Hoping to buy tools from a leery old fox hunter named Tally Breeden, Mr. Irwin found himself quizzed about the proper names of an old country knife, a candle mold and an ax. He identified them all.

Mr. Breeden remained unsatisfied. He presented a dusty basket containing six-inch long stakes from elderberry bushes.

“Tally, you may have me here,” Mr. Irwin recalled saying, “but they look a lot like what Grandpa and I used to use in tapping maple trees. Spiles, I think he called them.”

Right answer. Mr. Breeden helped Mr. Irwin acquire hundreds of items from his neighbors.

“Again and again,” Mr. Irwin wrote, “old mountain men were amazed that a young fellow like me knew the name of a sled auger or a gambrel stick” (a device used in home butchering). He attributed his success to his intimacy with and fondness for “the total lifestyle of the mountain folk.”

Mr. Irwin on the museum property in 1985. He grew up in a family home that lacked running water and electricity. Milking cows in the frigid cold kept his hands warm. Credit…M. Patrick

John Rice Irwin was born on Dec. 11, 1930, in an old, rural family home a few miles north of Knoxville, Tenn. His lineage in the area extended back to at least the 18th century. His father, Glen, was a dairy farmer, and his mother, Ruth Rice Irwin, tended to a flock of chickens and sold their eggs.

For much of his childhood John was responsible for milking cows by hand every morning. (During frigid winters, his hands on a cow’s udder were the only part of him that kept warm.) His family’s home lacked running water and electricity.

As a boy he was entranced by stories his grandfather told about his own grandfather George Rice, a gun maker, and even about George’s father, James, a corn miller. He frequently received as gifts relics from his ancestors, prompting his grandfather to tell him, “You ought to keep these old-timey things that belonged to our people and start you a little museum sometime.”

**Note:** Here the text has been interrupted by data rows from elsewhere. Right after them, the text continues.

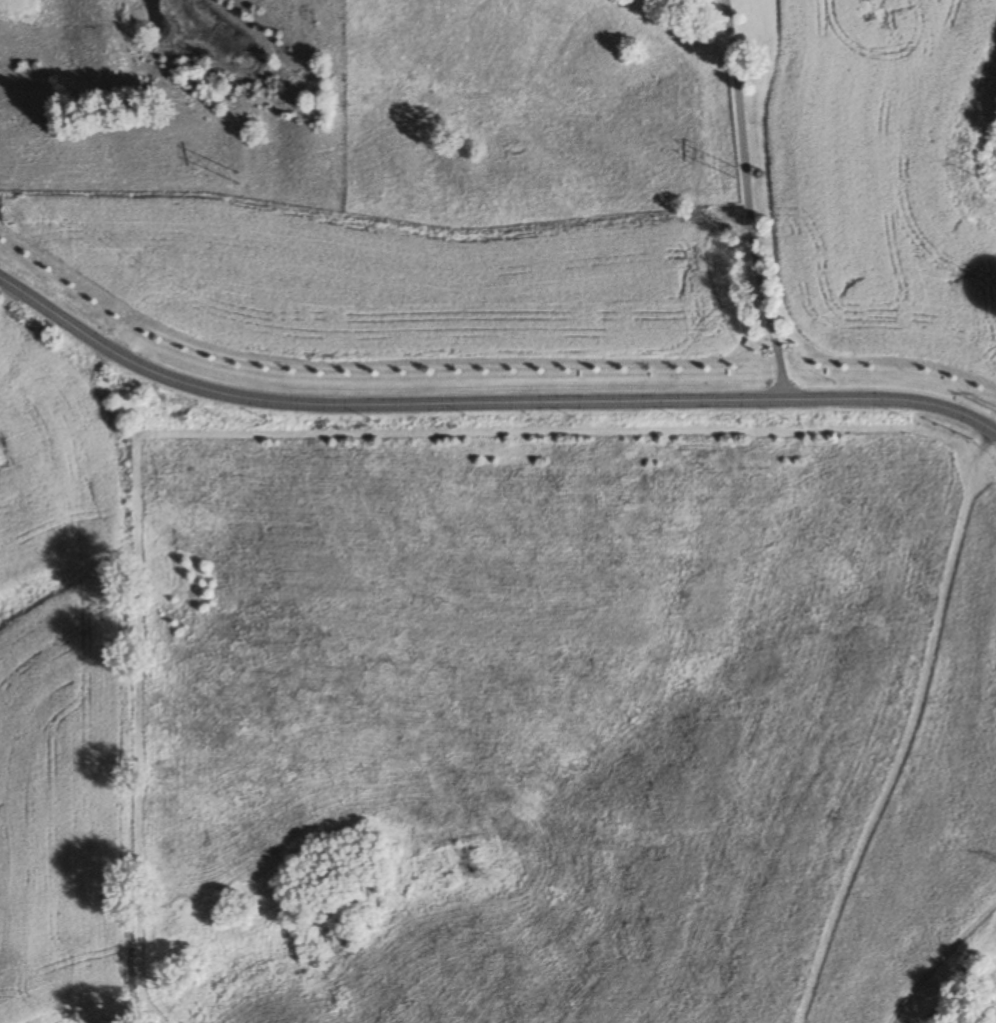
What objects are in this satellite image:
crop: (18, 8)
crop: (887, 171)
power tower: (734, 174)
power tower: (242, 178)
road: (749, 202)
crop: (390, 280)
road: (896, 401)
road: (379, 404)
crop: (63, 689)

Soon after graduating from high school, John joined the U.S. Army. He was stationed in Germany during the Korean War and was honorably discharged after two years. He graduated from Lincoln Memorial University, in eastern Tennessee, in 1955 with a bachelor’s degree in history and received a master’s in international law from the University of Tennessee, in Knoxville, in 1958.

Mr. Irwin initially pursued an eclectic career, serving at a local school as the principal, lunchroom manager and basketball coach while operating a fruit market and selling real estate around the same time. His hobby was scouring local estate sales and auctions, where he found himself troubled by how a family’s sacred patrimony could be sold like scrap.

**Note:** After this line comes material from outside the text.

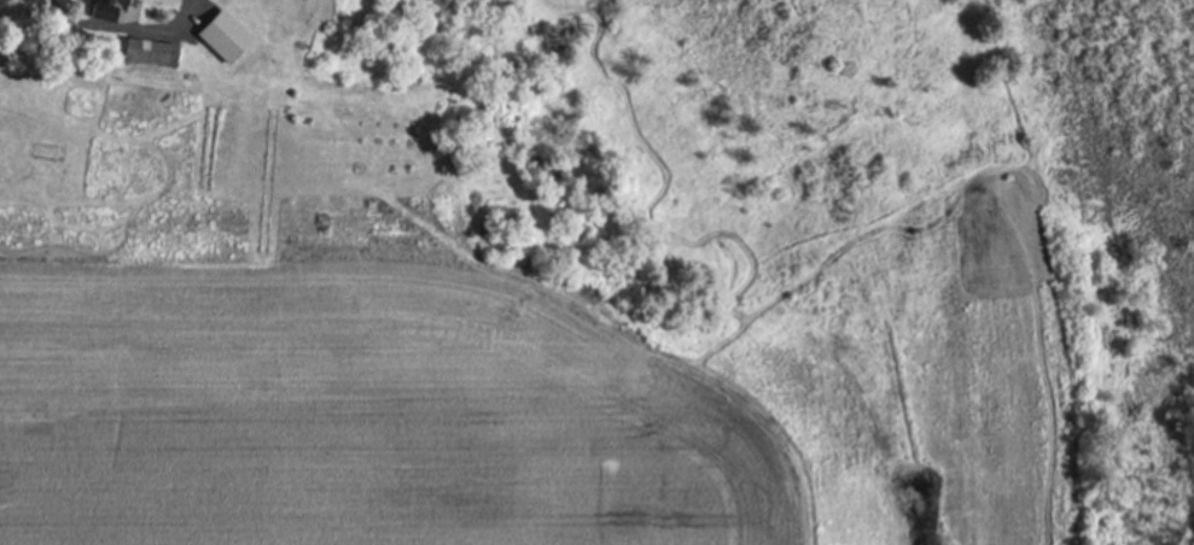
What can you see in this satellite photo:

He had a revelation when he visited his paternal grandparent’s home while plans were made to tear it down. Items of his grandmother’s that had each occupied a special place in her home and expressed something of her character and family history now lay jumbled in a heap. Tears came to Mr. Irwin’s eyes as he uncovered among the debris Granny Irwin’s tin spice grater, in which she had kept nutmeg seeds for shaving onto her pies.

The idea began to form in his mind that something greater lay behind his sentimentality — a whole culture and heritage that might be thrown away.

Mr. Irwin would go on to win, in 1989, a MacArthur Foundation grant, which helped him fund the museum, and to win praise in the national and international press. But his family remained the museum’s chief motivating force. His daughter, Elaine Meyer, serves as its current president; his grandson Will works as the marketing manager; and his sister, Lindsey Gallaher, is the development director.

In addition to them, Mr. Irwin is survived by his brother, David; another grandson; and five great-grandchildren.

Mr. Irwin wrote books about a characteristic set of topics — Appalachian guns, musical instruments and basket makers — but the effects of old age prevented him from finishing his last book, in which he intended to profile the 100 most interesting people from southern Appalachia.

Before Mr. Irwin’s death, Will Meyer promised to finish the book. Mr. Irwin heaved a sigh of relief, Mr. Meyer said, adding, “It wasn’t lost on him that his grandson was doing what he did for his own grandparents.”